Welchen Weg braucht es, um den Gender-Pay-Gap zu verkleinern oder im besten Fall abzuschaffen? Wir brauchen ganz klar eine völlig neue Bewertung von Arbeit. Wir müssen uns fragen: Welche Arbeit bringt volkswirtschaftlichen Wert? Die Uraltbegründung, Handwerker müssen so schwer heben, deshalb müssen sie mehr verdienen, ist eine Abwertung der Arbeit von Frauen. Das kann man nicht so stehen lassen. Die Frage ist: Wo ist die Politik, die Nägel mit Köpfen macht? In Island wurde ungleiche Bezahlung unter Strafe gestellt, Karenz für Väter ist verpflichtend.

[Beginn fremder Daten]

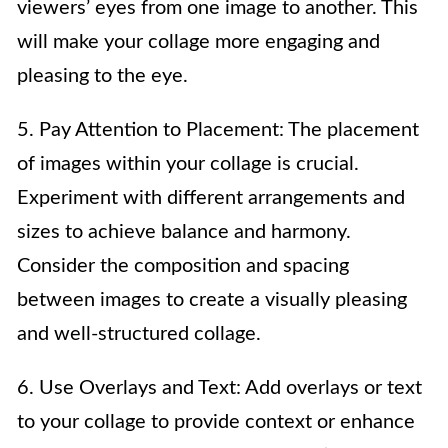
viewers’ eyes from one image to another. This
will make your collage more engaging and
pleasing to the eye.
5. Pay Attention to Placement: The placement
of images within your collage is crucial.
Experiment with different arrangements and
sizes to achieve balance and harmony.
Consider the composition and spacing
between images to create a visually pleasing
and well-structured collage.
6. Use Overlays and Text: Add overlays or text
to your collage to provide context or enhance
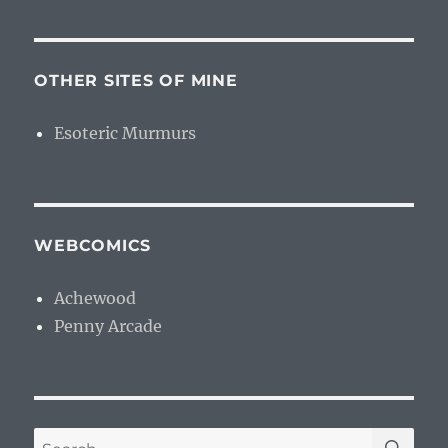
OTHER SITES OF MINE
Esoteric Murmurs
WEBCOMICS
Achewood
Penny Arcade
SE
Search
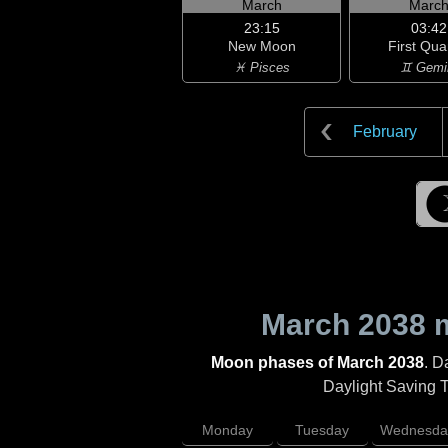
March
Marc
23:15
03:42
New Moon
First Qua
♓ Pisces
♊ Gemi
February
March 2038
m
Moon phases of March 2038
. D
Daylight Saving Ti
Monday
Tuesday
Wednesda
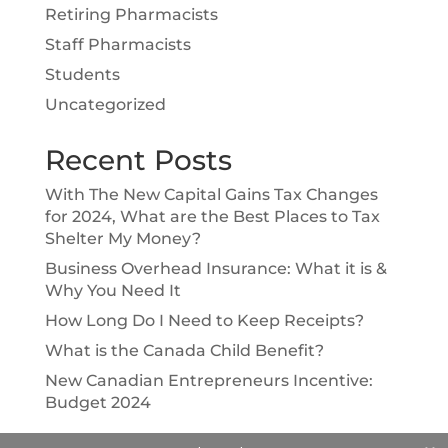
Retiring Pharmacists
Staff Pharmacists
Students
Uncategorized
Recent Posts
With The New Capital Gains Tax Changes
for 2024, What are the Best Places to Tax
Shelter My Money?
Business Overhead Insurance: What it is &
Why You Need It
How Long Do I Need to Keep Receipts?
What is the Canada Child Benefit?
New Canadian Entrepreneurs Incentive:
Budget 2024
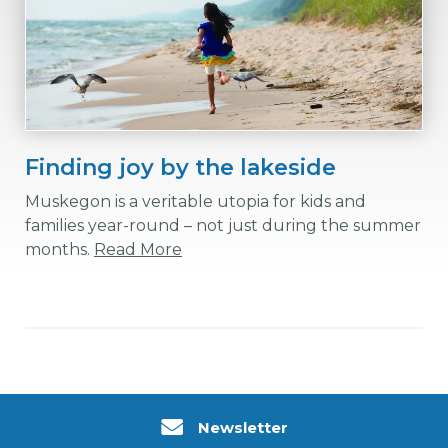
Finding joy by the lakeside
Muskegon is a veritable utopia for kids and
families year-round – not just during the summer
months.
Read More
Newsletter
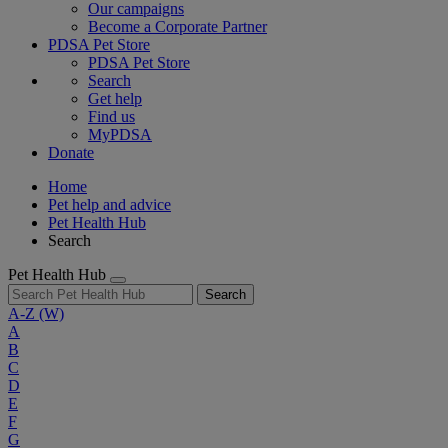
Our campaigns
Become a Corporate Partner
PDSA Pet Store
PDSA Pet Store
Search
Get help
Find us
MyPDSA
Donate
Home
Pet help and advice
Pet Health Hub
Search
Pet Health Hub
Search
A-Z
(W)
A
B
C
D
E
F
G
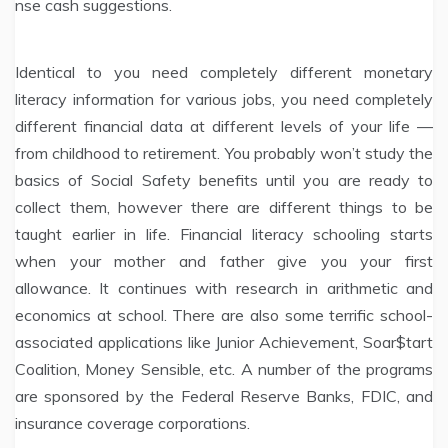
nse cash suggestions.
Identical to you need completely different monetary
literacy information for various jobs, you need completely
different financial data at different levels of your life —
from childhood to retirement. You probably won’t study the
basics of Social Safety benefits until you are ready to
collect them, however there are different things to be
taught earlier in life. Financial literacy schooling starts
when your mother and father give you your first
allowance. It continues with research in arithmetic and
economics at school. There are also some terrific school-
associated applications like Junior Achievement, Soar$tart
Coalition, Money Sensible, etc. A number of the programs
are sponsored by the Federal Reserve Banks, FDIC, and
insurance coverage corporations.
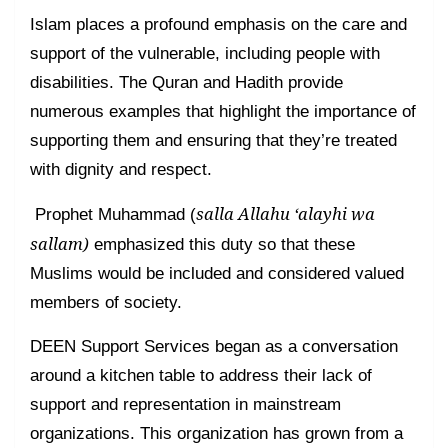
Islam places a profound emphasis on the care and
support of the vulnerable, including people with
disabilities. The Quran and Hadith provide
numerous examples that highlight the importance of
supporting them and ensuring that they’re treated
with dignity and respect.
salla Allahu ‘alayhi wa
Prophet Muhammad (
sallam)
emphasized this duty so that these
Muslims would be included and considered valued
members of society.
DEEN Support Services began as a conversation
around a kitchen table to address their lack of
support and representation in mainstream
organizations. This organization has grown from a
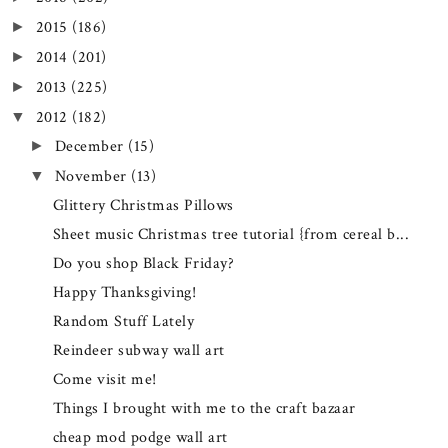
2015
(186)
►
2014
(201)
►
2013
(225)
►
2012
(182)
▼
December
(15)
►
November
(13)
▼
Glittery Christmas Pillows
Sheet music Christmas tree tutorial {from cereal b...
Do you shop Black Friday?
Happy Thanksgiving!
Random Stuff Lately
Reindeer subway wall art
Come visit me!
Things I brought with me to the craft bazaar
cheap mod podge wall art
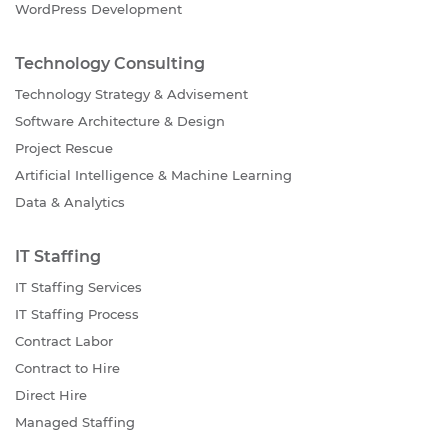
WordPress Development
Technology Consulting
Technology Strategy & Advisement
Software Architecture & Design
Project Rescue
Artificial Intelligence & Machine Learning
Data & Analytics
IT Staffing
IT Staffing Services
IT Staffing Process
Contract Labor
Contract to Hire
Direct Hire
Managed Staffing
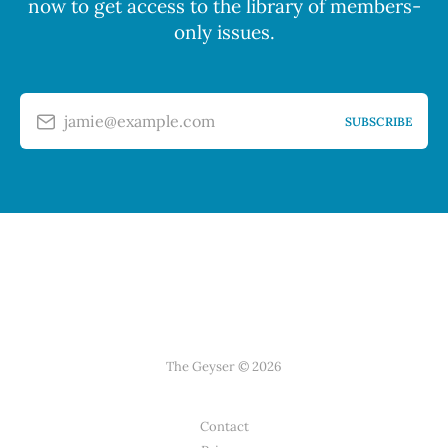
now to get access to the library of members-
only issues.
jamie@example.com
SUBSCRIBE
The Geyser © 2026
Contact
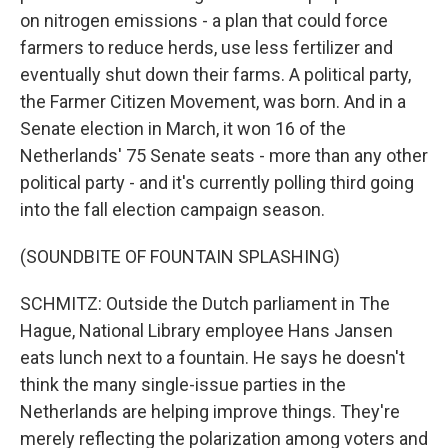
on nitrogen emissions - a plan that could force
farmers to reduce herds, use less fertilizer and
eventually shut down their farms. A political party,
the Farmer Citizen Movement, was born. And in a
Senate election in March, it won 16 of the
Netherlands' 75 Senate seats - more than any other
political party - and it's currently polling third going
into the fall election campaign season.
(SOUNDBITE OF FOUNTAIN SPLASHING)
SCHMITZ: Outside the Dutch parliament in The
Hague, National Library employee Hans Jansen
eats lunch next to a fountain. He says he doesn't
think the many single-issue parties in the
Netherlands are helping improve things. They're
merely reflecting the polarization among voters and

Politik müsste auch so betrieben werden, dass man sich an Best-Practice-Beispielen orientiert, auch wenn Länder unterschiedlich sind.
Nervt Sie der Frauentag? Ein Mal im Jahr im Fokus, dann wieder unter ferner liefen? Ich finde es sehr wohl wichtig, dass es ihn gibt und aufgezeigt wird, dass die entscheidenden Rahmenbedingungen, die es Frauen erlauben, gleichberechtigt zu arbeiten, nach wie vor fehlen. Die sind ungelöst.
Andrea Kirchtag ist Geschäftsführerin der gemeinnützigen GmbH Frau+Arbeit in Salzburg.
Jährlich werden rund 7000 Frauen beraten oder besuchen Workshops in den verschiedensten Bereichen. Alle Angebote sind kostenfrei.